→ WORK TO BE COMPLETED
Report back the lines in this listing that carry the string "telefonla".

→ DATA SUPPLIED
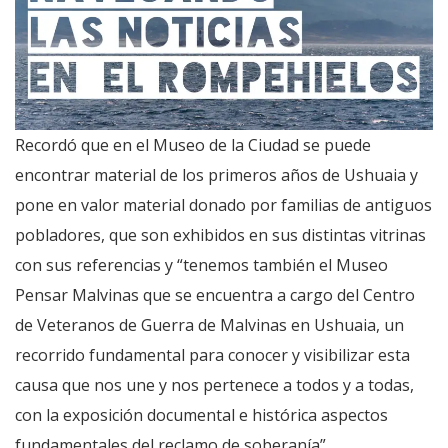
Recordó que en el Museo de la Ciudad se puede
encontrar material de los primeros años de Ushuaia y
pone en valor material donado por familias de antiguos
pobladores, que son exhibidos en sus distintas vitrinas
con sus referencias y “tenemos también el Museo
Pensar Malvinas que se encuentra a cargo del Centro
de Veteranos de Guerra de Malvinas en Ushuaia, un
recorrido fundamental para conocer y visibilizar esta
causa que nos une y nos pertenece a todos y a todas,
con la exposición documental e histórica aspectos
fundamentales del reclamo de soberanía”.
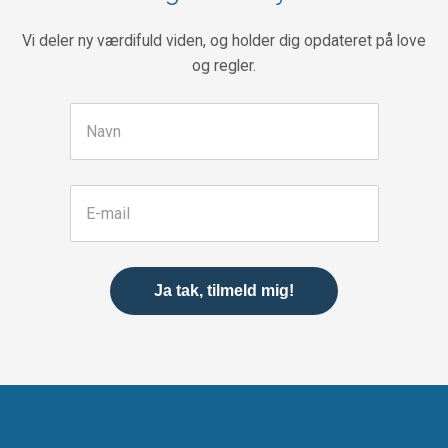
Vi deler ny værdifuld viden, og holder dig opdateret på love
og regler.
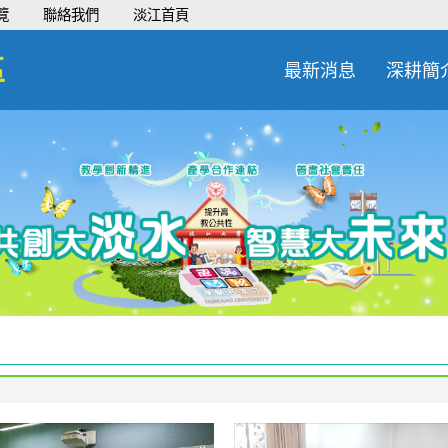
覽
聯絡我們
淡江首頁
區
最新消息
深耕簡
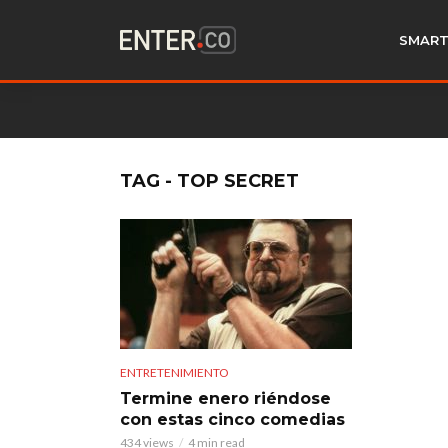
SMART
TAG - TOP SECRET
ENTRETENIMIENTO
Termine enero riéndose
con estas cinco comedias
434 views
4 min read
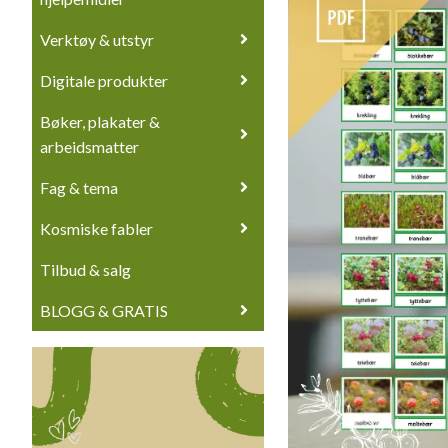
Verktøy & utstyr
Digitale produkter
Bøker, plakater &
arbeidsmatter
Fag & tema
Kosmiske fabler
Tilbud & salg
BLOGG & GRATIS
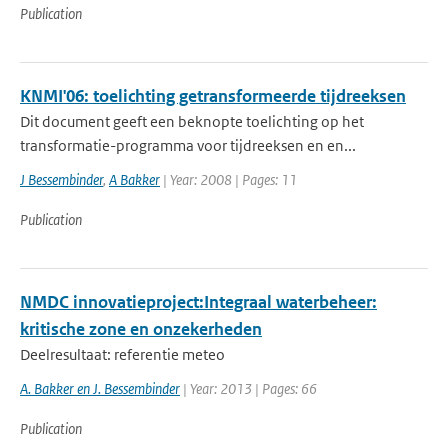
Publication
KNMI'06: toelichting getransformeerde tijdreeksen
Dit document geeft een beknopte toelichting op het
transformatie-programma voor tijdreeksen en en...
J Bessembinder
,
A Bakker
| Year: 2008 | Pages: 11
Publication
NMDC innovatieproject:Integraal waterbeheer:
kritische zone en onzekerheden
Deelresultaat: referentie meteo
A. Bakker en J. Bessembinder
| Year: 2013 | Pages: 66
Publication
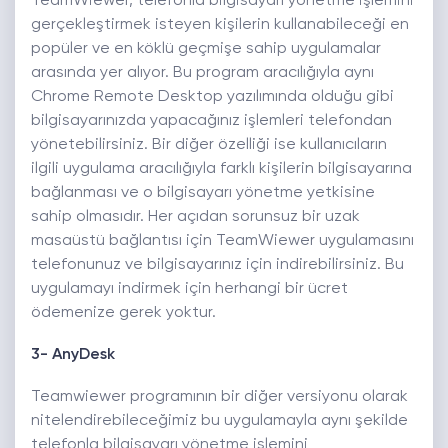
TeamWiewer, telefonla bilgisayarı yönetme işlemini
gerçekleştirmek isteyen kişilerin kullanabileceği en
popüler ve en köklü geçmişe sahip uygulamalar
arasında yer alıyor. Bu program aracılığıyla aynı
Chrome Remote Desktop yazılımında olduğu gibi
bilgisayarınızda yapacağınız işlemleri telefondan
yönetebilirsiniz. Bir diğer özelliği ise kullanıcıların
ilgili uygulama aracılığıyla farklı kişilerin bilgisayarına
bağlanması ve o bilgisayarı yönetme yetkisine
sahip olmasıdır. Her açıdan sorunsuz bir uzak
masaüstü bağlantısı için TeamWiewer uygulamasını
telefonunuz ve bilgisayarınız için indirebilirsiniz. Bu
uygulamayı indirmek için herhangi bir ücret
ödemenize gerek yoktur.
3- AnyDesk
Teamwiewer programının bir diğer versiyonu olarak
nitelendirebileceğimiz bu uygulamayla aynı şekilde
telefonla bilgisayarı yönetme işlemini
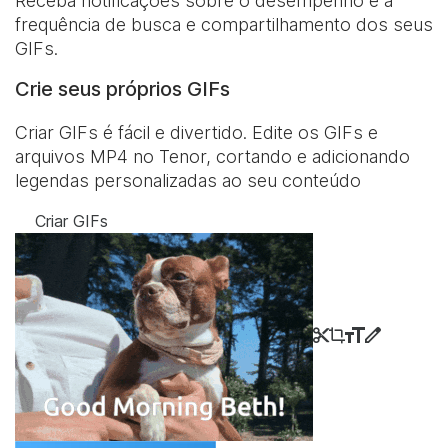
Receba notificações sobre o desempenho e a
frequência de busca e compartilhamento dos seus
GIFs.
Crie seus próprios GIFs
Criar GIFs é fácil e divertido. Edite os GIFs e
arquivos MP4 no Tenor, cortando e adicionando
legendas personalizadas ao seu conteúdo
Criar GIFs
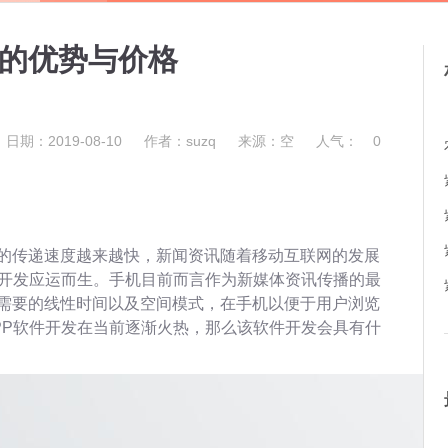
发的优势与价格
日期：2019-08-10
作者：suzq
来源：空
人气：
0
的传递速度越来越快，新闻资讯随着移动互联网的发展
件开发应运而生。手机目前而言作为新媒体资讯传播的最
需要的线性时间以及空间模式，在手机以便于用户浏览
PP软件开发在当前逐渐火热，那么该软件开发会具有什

==

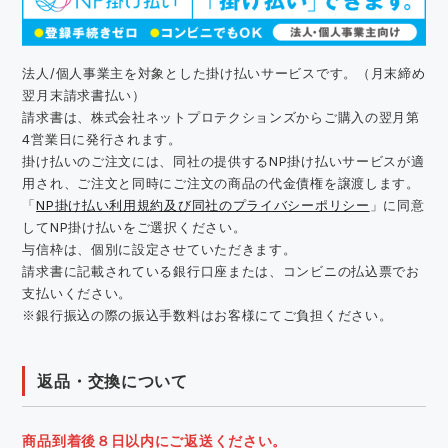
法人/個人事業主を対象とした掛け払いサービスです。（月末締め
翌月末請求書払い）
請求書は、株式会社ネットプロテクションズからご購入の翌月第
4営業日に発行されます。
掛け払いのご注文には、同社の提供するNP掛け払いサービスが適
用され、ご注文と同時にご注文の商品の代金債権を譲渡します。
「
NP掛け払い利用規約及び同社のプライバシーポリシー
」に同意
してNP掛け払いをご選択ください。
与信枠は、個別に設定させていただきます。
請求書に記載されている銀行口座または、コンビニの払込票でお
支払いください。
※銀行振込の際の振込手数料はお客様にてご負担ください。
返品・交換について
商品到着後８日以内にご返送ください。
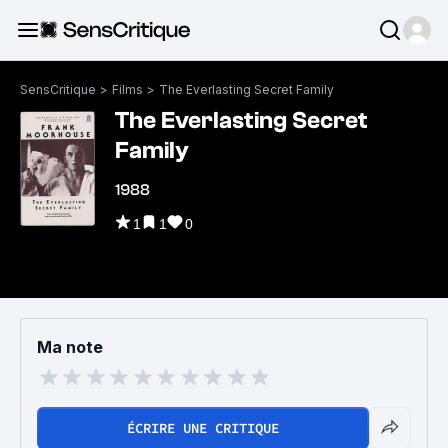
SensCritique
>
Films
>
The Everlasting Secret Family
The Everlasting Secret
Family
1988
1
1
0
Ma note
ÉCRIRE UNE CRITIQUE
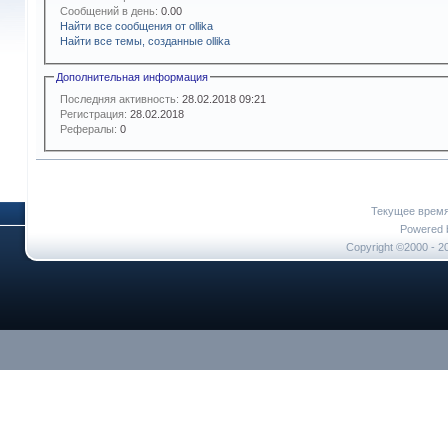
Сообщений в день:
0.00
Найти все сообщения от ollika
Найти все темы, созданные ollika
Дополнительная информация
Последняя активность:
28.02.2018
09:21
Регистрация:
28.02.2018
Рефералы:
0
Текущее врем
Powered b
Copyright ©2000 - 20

→ RESPONSE
TeamWiewer, telefonla bilgisayarı yönetme işlemini
telefonla bilgisayarı yönetme işlemini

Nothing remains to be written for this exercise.